Guide to Library Resources

Navigating academic literature is a central skill we’ll address in this class. These notes are intended to help orient you to the resources available via the CMU Libraries.

There are two main areas of discourse we will consider: robotics research and fine art. Each has their own culture surrounding publication and this page will address them separately.

Library Search Resources

Note: some library resources will require installation and use of the Carnegie Mellon University VPN on your computer. You may also wish to install Reference Management Software to assist you during searches.

The library staff has assembled several useful guides to searching for literature:

Robotics Research Literature

Science makes progress via the ongoing conversation in published academic papers and articles. The peer-reviewed literature aspires to a high standard of accuracy and care and aims to represent the best understanding of a problem and solution at a given point in time. A well-written paper will formulate a novel problem, provide a precisely stated and thoroughly tested solution, and carefully cite the relevant previous work on which it is founded.
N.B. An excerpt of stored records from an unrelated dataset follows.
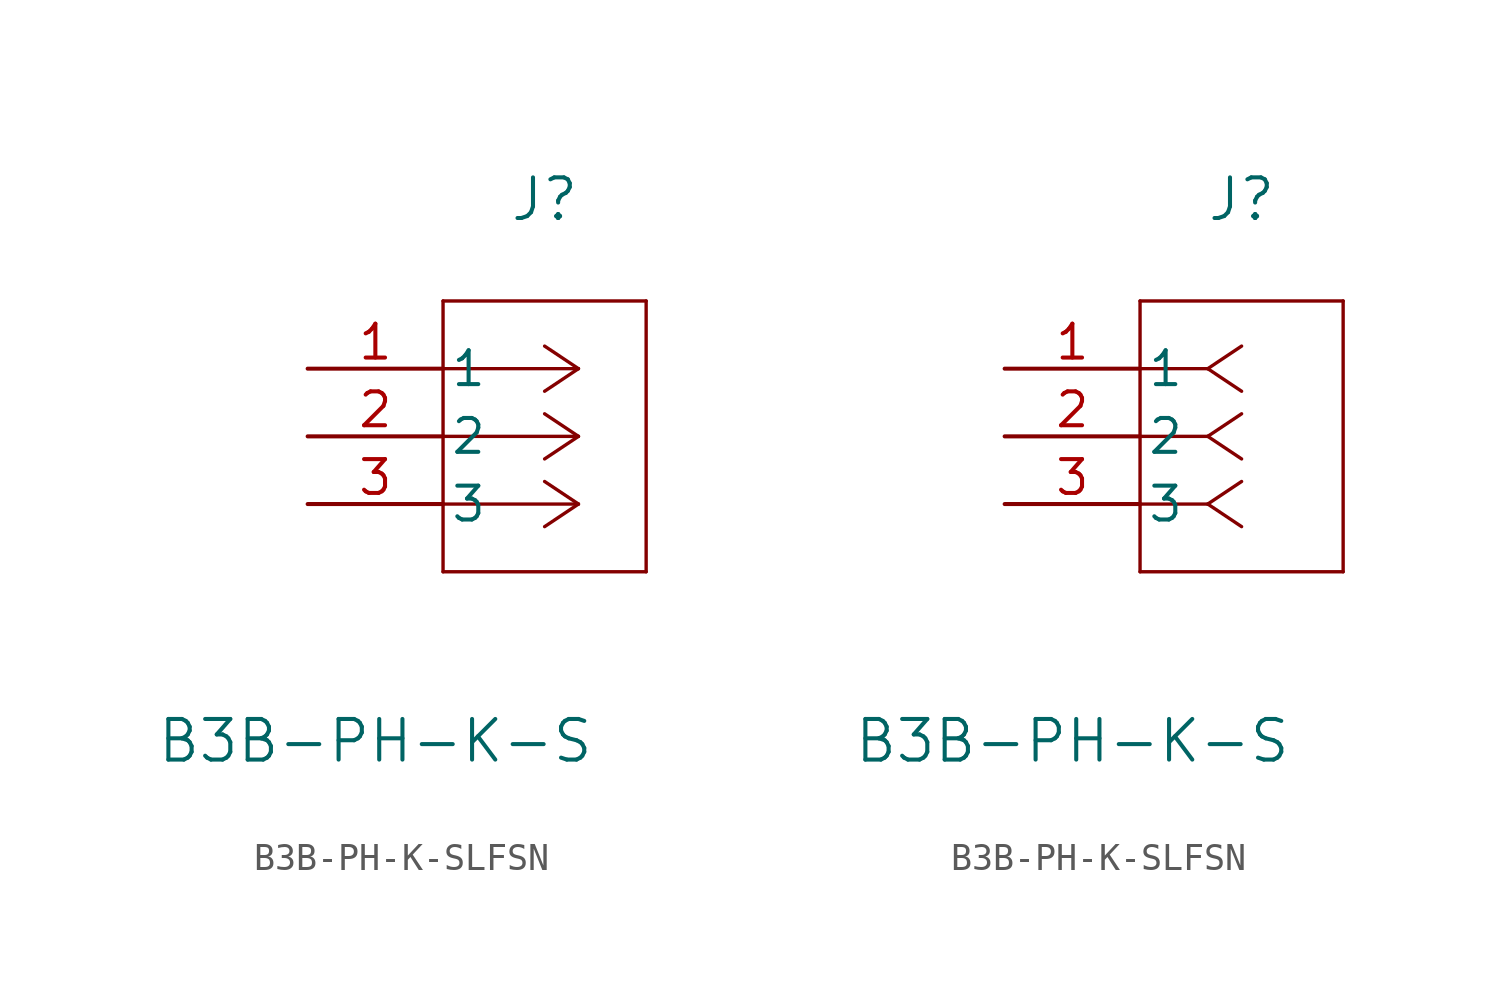
<source format=kicad_sym>
(kicad_symbol_lib
  (version 20220914)
  (generator kicad_symbol_editor)
  (symbol "B3B-PH-K-SLFSN"
    (pin_names
      (offset 0.254))
    (property "Reference" "J"
      (at 8.89 6.35 0)
      (effects (font (size 1.524 1.524))))
    (property "Value" "B3B-PH-K-S"
      (at 2.54 -13.97 0)
      (effects (font (size 1.524 1.524))))
    (symbol "B3B-PH-K-SLFSN_1_1"
      (polyline (pts (xy 5.08 -7.62) (xy 12.7 -7.62)) (stroke (width 0.127) (type default)) (fill (type none)))
      (polyline (pts (xy 5.08 2.54) (xy 5.08 -7.62)) (stroke (width 0.127) (type default)) (fill (type none)))
      (polyline (pts (xy 10.16 -5.08) (xy 5.08 -5.08)) (stroke (width 0.127) (type default)) (fill (type none)))
      (polyline (pts (xy 10.16 -5.08) (xy 8.89 -5.927)) (stroke (width 0.127) (type default)) (fill (type none)))
      (polyline (pts (xy 10.16 -5.08) (xy 8.89 -4.233)) (stroke (width 0.127) (type default)) (fill (type none)))
      (polyline (pts (xy 10.16 -2.54) (xy 5.08 -2.54)) (stroke (width 0.127) (type default)) (fill (type none)))
      (polyline (pts (xy 10.16 -2.54) (xy 8.89 -3.387)) (stroke (width 0.127) (type default)) (fill (type none)))
      (polyline (pts (xy 10.16 -2.54) (xy 8.89 -1.693)) (stroke (width 0.127) (type default)) (fill (type none)))
      (polyline (pts (xy 10.16 0) (xy 5.08 0)) (stroke (width 0.127) (type default)) (fill (type none)))
      (polyline (pts (xy 10.16 0) (xy 8.89 -0.847)) (stroke (width 0.127) (type default)) (fill (type none)))
      (polyline (pts (xy 10.16 0) (xy 8.89 0.847)) (stroke (width 0.127) (type default)) (fill (type none)))
      (polyline (pts (xy 12.7 -7.62) (xy 12.7 2.54)) (stroke (width 0.127) (type default)) (fill (type none)))
      (polyline (pts (xy 12.7 2.54) (xy 5.08 2.54)) (stroke (width 0.127) (type default)) (fill (type none)))
      (pin unspecified line (at 0 0 0) (length 5.08) (name "1" (effects (font (size 1.27 1.27)))) (number "1" (effects (font (size 1.27 1.27)))))
      (pin unspecified line (at 0 -2.54 0) (length 5.08) (name "2" (effects (font (size 1.27 1.27)))) (number "2" (effects (font (size 1.27 1.27)))))
      (pin unspecified line (at 0 -5.08 0) (length 5.08) (name "3" (effects (font (size 1.27 1.27)))) (number "3" (effects (font (size 1.27 1.27))))))
    (symbol "B3B-PH-K-SLFSN_1_2"
      (polyline (pts (xy 5.08 -7.62) (xy 12.7 -7.62)) (stroke (width 0.127) (type default)) (fill (type none)))
      (polyline (pts (xy 5.08 2.54) (xy 5.08 -7.62)) (stroke (width 0.127) (type default)) (fill (type none)))
      (polyline (pts (xy 7.62 -5.08) (xy 5.08 -5.08)) (stroke (width 0.127) (type default)) (fill (type none)))
      (polyline (pts (xy 7.62 -5.08) (xy 8.89 -5.927)) (stroke (width 0.127) (type default)) (fill (type none)))
      (polyline (pts (xy 7.62 -5.08) (xy 8.89 -4.233)) (stroke (width 0.127) (type default)) (fill (type none)))
      (polyline (pts (xy 7.62 -2.54) (xy 5.08 -2.54)) (stroke (width 0.127) (type default)) (fill (type none)))
      (polyline (pts (xy 7.62 -2.54) (xy 8.89 -3.387)) (stroke (width 0.127) (type default)) (fill (type none)))
      (polyline (pts (xy 7.62 -2.54) (xy 8.89 -1.693)) (stroke (width 0.127) (type default)) (fill (type none)))
      (polyline (pts (xy 7.62 0) (xy 5.08 0)) (stroke (width 0.127) (type default)) (fill (type none)))
      (polyline (pts (xy 7.62 0) (xy 8.89 -0.847)) (stroke (width 0.127) (type default)) (fill (type none)))
      (polyline (pts (xy 7.62 0) (xy 8.89 0.847)) (stroke (width 0.127) (type default)) (fill (type none)))
      (polyline (pts (xy 12.7 -7.62) (xy 12.7 2.54)) (stroke (width 0.127) (type default)) (fill (type none)))
      (polyline (pts (xy 12.7 2.54) (xy 5.08 2.54)) (stroke (width 0.127) (type default)) (fill (type none)))
      (pin unspecified line (at 0 0 0) (length 5.08) (name "1" (effects (font (size 1.27 1.27)))) (number "1" (effects (font (size 1.27 1.27)))))
      (pin unspecified line (at 0 -2.54 0) (length 5.08) (name "2" (effects (font (size 1.27 1.27)))) (number "2" (effects (font (size 1.27 1.27)))))
      (pin unspecified line (at 0 -5.08 0) (length 5.08) (name "3" (effects (font (size 1.27 1.27)))) (number "3" (effects (font (size 1.27 1.27))))))))
</source>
The process of citation serves several purposes. It supports a compression of the discussion by assuming familiarity with other works. It also provides accounting for reputation credit, the essential currency of academia. But for our purposes, the most important feature of the citation process is that it connects related work. Papers which garner a large number of citations implicitly describe a body of work defined by those citations. If subsequent authors were careful to cite works pertinent to their own discoveries, then the body of work will encompass meaningful similarity in themes and questions.

Robotics is a relatively young and dynamic field and so results are frequently superseded through the march of understanding and technology improvement. Some papers have stood the test of time better than others. But it is important to recognize that the literature constitutes a conversation in which many papers represent snapshots of ongoing progress shared back and forth.
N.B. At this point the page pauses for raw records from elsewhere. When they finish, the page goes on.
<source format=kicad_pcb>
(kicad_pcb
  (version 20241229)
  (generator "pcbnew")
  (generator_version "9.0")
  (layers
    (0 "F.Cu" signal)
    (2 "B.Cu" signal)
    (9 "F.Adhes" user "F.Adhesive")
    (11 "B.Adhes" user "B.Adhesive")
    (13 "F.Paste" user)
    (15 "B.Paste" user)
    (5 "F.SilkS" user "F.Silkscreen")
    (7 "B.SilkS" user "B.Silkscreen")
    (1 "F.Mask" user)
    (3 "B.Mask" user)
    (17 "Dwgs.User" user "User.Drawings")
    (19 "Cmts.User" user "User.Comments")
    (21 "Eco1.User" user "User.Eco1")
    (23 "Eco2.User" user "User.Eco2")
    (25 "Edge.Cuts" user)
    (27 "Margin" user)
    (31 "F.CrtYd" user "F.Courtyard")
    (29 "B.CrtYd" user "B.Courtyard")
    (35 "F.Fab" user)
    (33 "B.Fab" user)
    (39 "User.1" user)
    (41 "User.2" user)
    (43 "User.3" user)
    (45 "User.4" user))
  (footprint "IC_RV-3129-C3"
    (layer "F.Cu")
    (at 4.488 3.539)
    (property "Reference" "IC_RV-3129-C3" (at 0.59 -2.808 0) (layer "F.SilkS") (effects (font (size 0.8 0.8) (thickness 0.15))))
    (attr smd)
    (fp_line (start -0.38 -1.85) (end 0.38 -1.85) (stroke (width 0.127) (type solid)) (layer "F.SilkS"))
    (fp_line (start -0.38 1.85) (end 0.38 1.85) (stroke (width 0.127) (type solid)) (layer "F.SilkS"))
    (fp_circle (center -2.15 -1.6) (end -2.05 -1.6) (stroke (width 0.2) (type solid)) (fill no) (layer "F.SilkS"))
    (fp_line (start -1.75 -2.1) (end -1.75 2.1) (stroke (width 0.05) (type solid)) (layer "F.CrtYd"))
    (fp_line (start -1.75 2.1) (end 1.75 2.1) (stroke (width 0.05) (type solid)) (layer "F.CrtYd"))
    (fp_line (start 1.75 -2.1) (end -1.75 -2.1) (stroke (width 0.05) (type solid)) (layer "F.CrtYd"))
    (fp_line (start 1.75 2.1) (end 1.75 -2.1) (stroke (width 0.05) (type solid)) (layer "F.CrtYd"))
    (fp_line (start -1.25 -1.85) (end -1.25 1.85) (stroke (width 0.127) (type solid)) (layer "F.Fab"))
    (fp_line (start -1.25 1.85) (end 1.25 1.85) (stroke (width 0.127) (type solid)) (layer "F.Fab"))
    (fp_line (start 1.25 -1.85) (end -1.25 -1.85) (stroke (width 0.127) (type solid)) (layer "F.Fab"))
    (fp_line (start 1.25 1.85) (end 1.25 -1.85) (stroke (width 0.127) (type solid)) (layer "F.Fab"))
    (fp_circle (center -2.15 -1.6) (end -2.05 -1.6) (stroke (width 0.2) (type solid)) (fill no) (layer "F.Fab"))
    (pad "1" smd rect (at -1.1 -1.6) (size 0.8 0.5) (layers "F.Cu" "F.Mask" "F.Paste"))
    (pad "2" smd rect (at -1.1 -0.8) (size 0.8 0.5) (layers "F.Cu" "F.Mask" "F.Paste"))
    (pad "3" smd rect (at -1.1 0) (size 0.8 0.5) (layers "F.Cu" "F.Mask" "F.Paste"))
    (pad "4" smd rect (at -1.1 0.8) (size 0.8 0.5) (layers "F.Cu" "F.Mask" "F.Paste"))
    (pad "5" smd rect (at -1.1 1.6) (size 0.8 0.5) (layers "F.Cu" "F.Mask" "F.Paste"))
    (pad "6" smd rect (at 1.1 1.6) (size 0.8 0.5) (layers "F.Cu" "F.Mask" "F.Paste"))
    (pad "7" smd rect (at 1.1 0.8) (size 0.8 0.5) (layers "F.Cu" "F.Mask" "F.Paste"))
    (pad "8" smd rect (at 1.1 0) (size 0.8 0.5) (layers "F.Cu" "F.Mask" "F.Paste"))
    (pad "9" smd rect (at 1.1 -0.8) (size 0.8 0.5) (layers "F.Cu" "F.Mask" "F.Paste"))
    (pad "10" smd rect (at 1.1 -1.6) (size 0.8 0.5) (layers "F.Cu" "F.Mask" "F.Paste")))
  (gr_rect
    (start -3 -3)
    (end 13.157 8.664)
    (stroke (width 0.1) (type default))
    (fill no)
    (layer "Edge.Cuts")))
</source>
There are several publication mechanisms we will see:

  • Technical Reports. Not peer-reviewed, these are frequently university-hosted papers documenting work in progress or preliminary experimental results.
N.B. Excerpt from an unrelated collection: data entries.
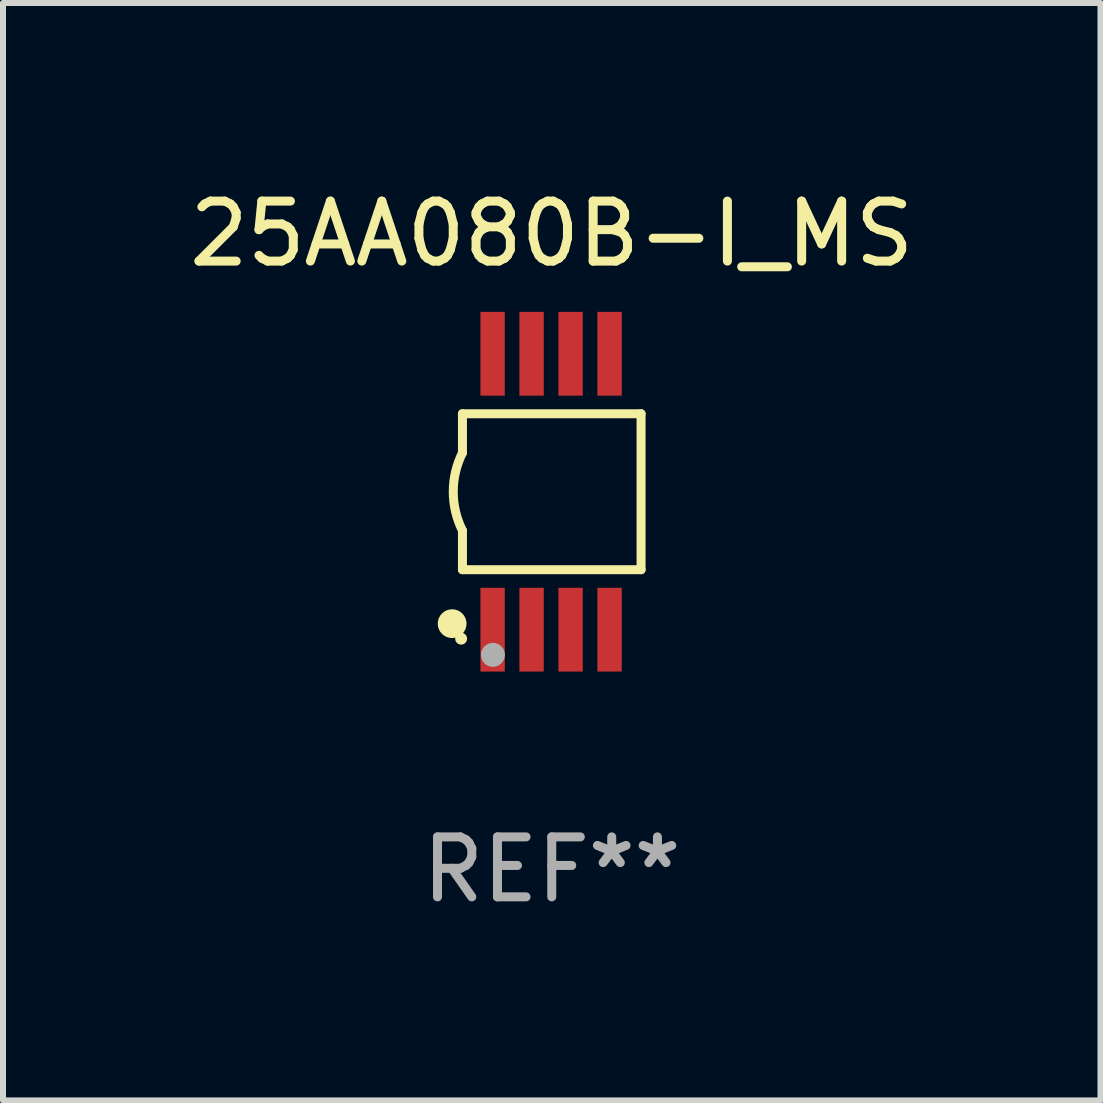
<source format=kicad_pcb>
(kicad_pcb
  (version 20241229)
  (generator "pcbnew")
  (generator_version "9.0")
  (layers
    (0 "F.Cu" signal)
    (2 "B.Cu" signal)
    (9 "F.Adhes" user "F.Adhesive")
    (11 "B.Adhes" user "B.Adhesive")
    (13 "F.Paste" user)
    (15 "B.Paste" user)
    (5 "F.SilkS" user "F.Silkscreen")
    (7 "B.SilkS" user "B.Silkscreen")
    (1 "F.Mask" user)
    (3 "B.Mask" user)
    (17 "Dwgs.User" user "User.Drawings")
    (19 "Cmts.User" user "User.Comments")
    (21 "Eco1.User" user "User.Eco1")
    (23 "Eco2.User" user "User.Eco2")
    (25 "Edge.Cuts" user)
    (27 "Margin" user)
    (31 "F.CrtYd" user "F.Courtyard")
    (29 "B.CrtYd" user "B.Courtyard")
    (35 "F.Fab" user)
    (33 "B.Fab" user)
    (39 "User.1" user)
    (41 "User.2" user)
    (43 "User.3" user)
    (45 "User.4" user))
  (footprint "25AA080B-I_MS"
    (layer "F.Cu")
    (at 6.149 5.148)
    (property "Reference" "25AA080B-I_MS" (at 0 -4.3 0) (layer "F.SilkS") (effects (font (size 1 1) (thickness 0.15))))
    (attr through_hole)
    (fp_line (start -1.489 -1.3) (end -1.489 -0.648) (stroke (width 0.15) (type solid)) (layer "F.SilkS"))
    (fp_line (start -1.489 0.648) (end -1.489 1.3) (stroke (width 0.15) (type solid)) (layer "F.SilkS"))
    (fp_line (start -1.489 1.3) (end 1.489 1.3) (stroke (width 0.15) (type solid)) (layer "F.SilkS"))
    (fp_line (start 1.489 -1.3) (end -1.489 -1.3) (stroke (width 0.15) (type solid)) (layer "F.SilkS"))
    (fp_line (start 1.489 1.3) (end 1.489 -1.3) (stroke (width 0.15) (type solid)) (layer "F.SilkS"))
    (fp_arc (start -1.489205 0.647702) (mid -1.642107 0) (end -1.489205 -0.647701) (stroke (width 0.150013) (type solid)) (layer "F.SilkS"))
    (fp_circle (center -1.661 2.2) (end -1.541 2.2) (stroke (width 0.24) (type solid)) (fill no) (layer "F.SilkS"))
    (fp_circle (center -1.511 2.45) (end -1.461 2.45) (stroke (width 0.1) (type solid)) (fill no) (layer "F.SilkS"))
    (fp_circle (center -0.981 2.72) (end -0.881 2.72) (stroke (width 0.2) (type solid)) (fill no) (layer "F.Fab"))
    (fp_text user "REF**" (at 0 6.3 0) (layer "F.Fab") (effects (font (size 1 1) (thickness 0.15))))
    (pad "1" smd rect (at -0.986 2.3) (size 0.406 1.397) (layers "F.Cu" "F.Mask" "F.Paste"))
    (pad "2" smd rect (at -0.336 2.3) (size 0.406 1.397) (layers "F.Cu" "F.Mask" "F.Paste"))
    (pad "3" smd rect (at 0.314 2.3) (size 0.406 1.397) (layers "F.Cu" "F.Mask" "F.Paste"))
    (pad "4" smd rect (at 0.964 2.3) (size 0.406 1.397) (layers "F.Cu" "F.Mask" "F.Paste"))
    (pad "5" smd rect (at 0.964 -2.3) (size 0.406 1.397) (layers "F.Cu" "F.Mask" "F.Paste"))
    (pad "6" smd rect (at 0.314 -2.3) (size 0.406 1.397) (layers "F.Cu" "F.Mask" "F.Paste"))
    (pad "7" smd rect (at -0.336 -2.3) (size 0.406 1.397) (layers "F.Cu" "F.Mask" "F.Paste"))
    (pad "8" smd rect (at -0.986 -2.3) (size 0.406 1.397) (layers "F.Cu" "F.Mask" "F.Paste")))
  (gr_rect
    (start -3 -3)
    (end 15.298 15.296)
    (stroke (width 0.1) (type default))
    (fill no)
    (layer "Edge.Cuts")))
</source>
  • Conference Proceedings. These are peer-reviewed papers accepted for presentation at an annual conference and published in the proceedings. Lots of these are published every year, frequently researchers are only funded for travel if they have an accepted paper, so the incentive is to publish early and often. The lead times are relatively short, papers may be written six months before publication.

  • Journals. These are peer-reviewed articles published in a periodical journal. These are typically longer and more complete than conference papers and held to a higher standard. It is a common pattern to see a researcher publish several conference papers reporting progress on a line of work which culminates in a journal paper. The lead time can be quite long, as much as several years, especially if the journal organizes themed issues and holds a paper for a specific issue.

  • Textbooks. Eventually well-established techniques are gathered into book form. Sometimes these are written by a single set of authors, but a common form is a set of chapters on a common theme, each written by different authors. Both the whole volume or individual chapters may be cited in other works.

  • Theses and Dissertations. These are the final documents submitted by MS and PhD students. They are peer-reviewed by the student’s committee, and generally provide long-form discussion of a research project. There are frequently related conference and journal papers also published during the project.

  • Magazines and trade publications. These articles are generally not peer-reviewed, but are sometimes written by leading experts and can provide valuable context and perspective.

Art Literature

A chief difference between art and science is that scientists are generally responsible for writing and publishing reports on their own work, but frequently artists make the work but others write about it in reviews and articles.